** start GIVEN PASSAGE **

FoxFire Project

The Foxfire Project, begun by Eliot Wigginton and his students in the 1960s, was designed to save from oblivion the local color of a particular Southern region: the dialect, customs, recipes, antiques, manners, clothes, games and rituals of a particular area.

As a class, the students enrolled in Ms. Rojo's AP English Language and Composition class have compiled their own stories for their own version of a “Foxfire E-Magazine” renamed "Leafing".

Tuesday, March 24, 2015

Moving On


Moving could be natural to many people, moving schools, houses, cities, maybe even states, but for me moving was very scary. We first moved houses when I was three years old, I don’t really remember what was going through my mind back then when we first moved, but moving for the second time was very scary for me. I basically grew up in our second house, we moved there when I was three years old and moved out of that house when I was seven. I remember when my parents told me we were moving to an apartment because we needed more space I felt like crying, I really liked our house. I had a lot of stuff there, my parents put a playground in our backyard, we had pets, I had my own room for once, and I felt like if we moved we were going to lose everything we had. I was scared of change, I wanted to keep everything the way it was, but I couldn’t do anything about it, we were actually moving.

** end GIVEN PASSAGE **
** start RECORDED DATA **

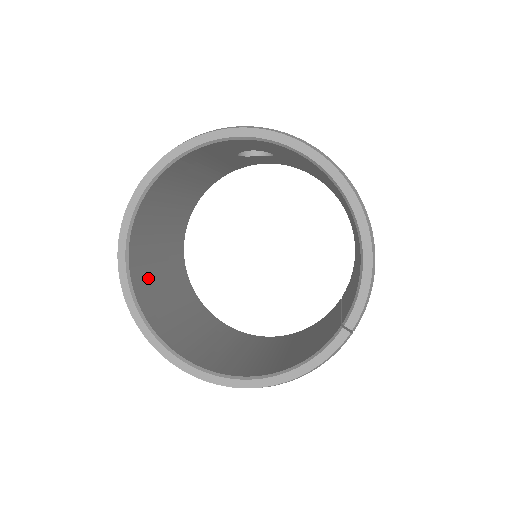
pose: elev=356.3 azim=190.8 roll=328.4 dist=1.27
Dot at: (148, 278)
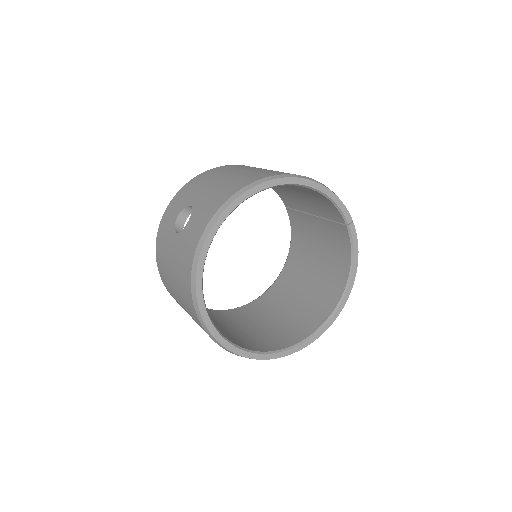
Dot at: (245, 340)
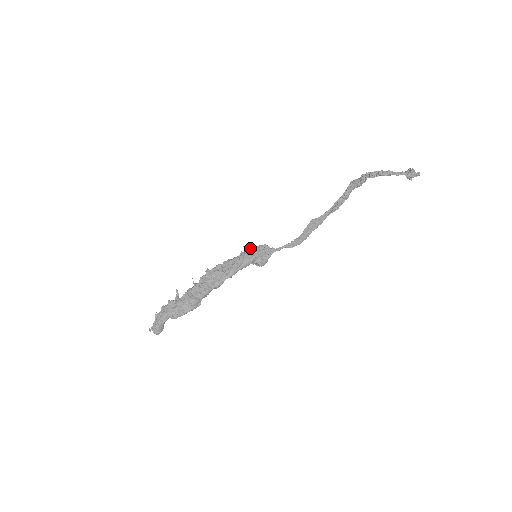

** end RECORDED DATA **
** start RECORDED DATA **

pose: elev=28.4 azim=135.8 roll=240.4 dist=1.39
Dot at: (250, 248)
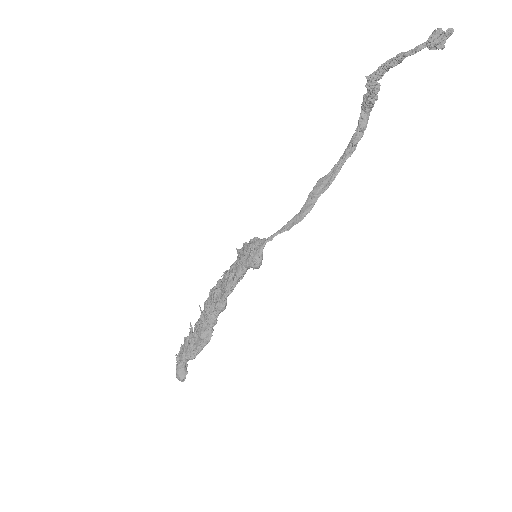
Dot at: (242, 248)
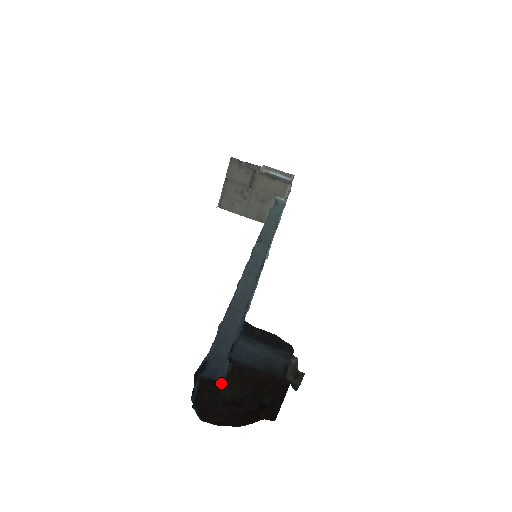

** end RECORDED DATA **

TASK INSTRUCTIONS:
1. Summarize the Foxfire page in two sentences.
2. Reproduce word for word the part of the Foxfire page that opens with the words containing "Moving could be" and closes with "were actually moving.".
The data has no connection to the Foxfire page.

EXERCISE RESULTS:
1. The Foxfire Project, begun by Eliot Wigginton and his students in the 1960s, aimed to save the local color of a Southern region, and students in Ms. Rojo's AP English Language and Composition class compiled their own stories for a version renamed "Leafing." In the story "Moving On," the writer recalls being scared at age seven when the family left the house they had lived in since the writer was three, fearing they would lose everything they had.

2.
Moving could be natural to many people, moving schools, houses, cities, maybe even states, but for me moving was very scary. We first moved houses when I was three years old, I don’t really remember what was going through my mind back then when we first moved, but moving for the second time was very scary for me. I basically grew up in our second house, we moved there when I was three years old and moved out of that house when I was seven. I remember when my parents told me we were moving to an apartment because we needed more space I felt like crying, I really liked our house. I had a lot of stuff there, my parents put a playground in our backyard, we had pets, I had my own room for once, and I felt like if we moved we were going to lose everything we had. I was scared of change, I wanted to keep everything the way it was, but I couldn’t do anything about it, we were actually moving.